La presidentessa di Hennequin e Veber. Comedia in 3 atti di M. Hennequin e P. Veber, Teatro Sannazaro, Napoli 1913.

La novissima commedia dei signori Hennequin e Veber ha trovato anche qui, dopo la sua recentissima apparizione sul piccolo palcoscenico dal Palais Royal di Parigi, pubblico compiacente e plaudente che ha seguito, senza stancarsi e con ogni buona volontà, lo svolgersi dell’aggrovigliata trama, senza protestare contro tutto quanto di vecchio, di stanco, di sfruttato i facili autori parigini hanno saputo insaccare nel loro polpettone scenico, vecchio e stantio, che va dalla Dame de Chez Maxim a Laute, a traverso tutte le trovate più o meno felici dalla recentissima produzione comico-pornografica che invade i piccoli teatri di Parigi.

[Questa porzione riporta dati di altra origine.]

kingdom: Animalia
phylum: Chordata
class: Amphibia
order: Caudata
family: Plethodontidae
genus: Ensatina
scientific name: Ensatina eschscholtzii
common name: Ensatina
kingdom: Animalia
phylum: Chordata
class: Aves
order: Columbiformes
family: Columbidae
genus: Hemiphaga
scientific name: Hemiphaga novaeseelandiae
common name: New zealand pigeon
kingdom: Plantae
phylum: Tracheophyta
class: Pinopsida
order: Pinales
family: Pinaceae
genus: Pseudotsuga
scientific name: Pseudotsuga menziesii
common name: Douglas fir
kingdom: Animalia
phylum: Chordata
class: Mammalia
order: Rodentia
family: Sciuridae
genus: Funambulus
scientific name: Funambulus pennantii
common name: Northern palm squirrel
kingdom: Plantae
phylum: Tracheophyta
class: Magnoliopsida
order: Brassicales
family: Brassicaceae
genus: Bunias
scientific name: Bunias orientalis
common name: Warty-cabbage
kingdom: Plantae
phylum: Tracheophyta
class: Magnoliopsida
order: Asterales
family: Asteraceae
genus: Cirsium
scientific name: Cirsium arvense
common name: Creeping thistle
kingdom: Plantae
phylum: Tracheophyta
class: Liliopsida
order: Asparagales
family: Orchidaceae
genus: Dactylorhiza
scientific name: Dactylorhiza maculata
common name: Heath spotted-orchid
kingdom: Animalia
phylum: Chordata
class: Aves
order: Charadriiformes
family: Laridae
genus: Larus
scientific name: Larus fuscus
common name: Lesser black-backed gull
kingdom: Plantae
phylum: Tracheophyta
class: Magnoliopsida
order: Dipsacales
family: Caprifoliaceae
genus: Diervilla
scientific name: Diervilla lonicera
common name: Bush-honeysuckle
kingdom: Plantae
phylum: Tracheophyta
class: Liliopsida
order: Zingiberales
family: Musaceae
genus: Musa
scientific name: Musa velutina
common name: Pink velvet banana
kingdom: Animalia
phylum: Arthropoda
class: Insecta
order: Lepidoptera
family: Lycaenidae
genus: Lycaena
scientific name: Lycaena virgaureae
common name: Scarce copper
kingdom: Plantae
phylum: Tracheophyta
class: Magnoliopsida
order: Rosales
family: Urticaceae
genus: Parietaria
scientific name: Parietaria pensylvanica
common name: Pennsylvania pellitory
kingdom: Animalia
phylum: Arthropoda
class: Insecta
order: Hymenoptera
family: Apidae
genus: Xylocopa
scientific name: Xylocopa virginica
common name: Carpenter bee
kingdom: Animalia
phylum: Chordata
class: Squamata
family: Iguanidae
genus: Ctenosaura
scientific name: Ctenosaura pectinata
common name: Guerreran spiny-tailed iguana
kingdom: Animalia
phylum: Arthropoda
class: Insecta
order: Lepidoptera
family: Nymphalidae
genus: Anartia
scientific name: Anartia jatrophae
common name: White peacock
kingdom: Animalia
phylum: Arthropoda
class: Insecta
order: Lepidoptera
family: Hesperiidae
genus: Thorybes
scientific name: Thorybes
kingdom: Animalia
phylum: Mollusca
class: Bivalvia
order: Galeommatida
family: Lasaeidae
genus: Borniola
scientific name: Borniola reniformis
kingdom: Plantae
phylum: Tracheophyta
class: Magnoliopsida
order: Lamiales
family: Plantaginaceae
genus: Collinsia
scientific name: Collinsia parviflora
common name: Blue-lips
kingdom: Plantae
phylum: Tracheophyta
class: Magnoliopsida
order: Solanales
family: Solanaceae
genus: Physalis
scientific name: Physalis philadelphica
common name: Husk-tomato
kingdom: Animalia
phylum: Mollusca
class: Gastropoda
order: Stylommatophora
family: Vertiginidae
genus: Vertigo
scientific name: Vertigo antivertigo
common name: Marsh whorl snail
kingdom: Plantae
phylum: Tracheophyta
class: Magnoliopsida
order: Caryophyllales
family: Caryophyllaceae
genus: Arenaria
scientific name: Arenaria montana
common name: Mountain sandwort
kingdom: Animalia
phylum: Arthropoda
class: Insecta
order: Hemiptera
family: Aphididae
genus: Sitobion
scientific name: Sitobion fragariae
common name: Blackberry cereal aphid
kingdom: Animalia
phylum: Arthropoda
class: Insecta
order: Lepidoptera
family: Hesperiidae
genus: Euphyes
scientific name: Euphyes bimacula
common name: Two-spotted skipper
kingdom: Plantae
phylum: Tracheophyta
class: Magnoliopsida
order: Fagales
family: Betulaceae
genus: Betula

Non uno spunto nuovo né un atteggiamento originale che salvino dalla mediocrità pedestre questo lavoro, che sa avvalersi e avvantaggiarsi ancora con successo del sempre efficace mezzo per scuotere il pubblico e che consiste nella esibizione di donne seminude, pronte a slanciarsi nelle braccia del primo venuto, in una frenesia di erotismo ripugnante. Soltanto se si pensi che ieri sera, tra le donne seminude che attraversavano il palcoscenico dell’elegante Sannazaro, c’era Lyda Borelli, si potrà immaginare quale e quanto effetto abbiano prodotto le scene in cui la bellissima donna, slacciando un piccolo nodo della sua veste appariva agli occhi degli spettatori in un deshabillé provocante, in cui tutta la sua persona agile e flessuosa si disegnava nel fascino delle linee perfette.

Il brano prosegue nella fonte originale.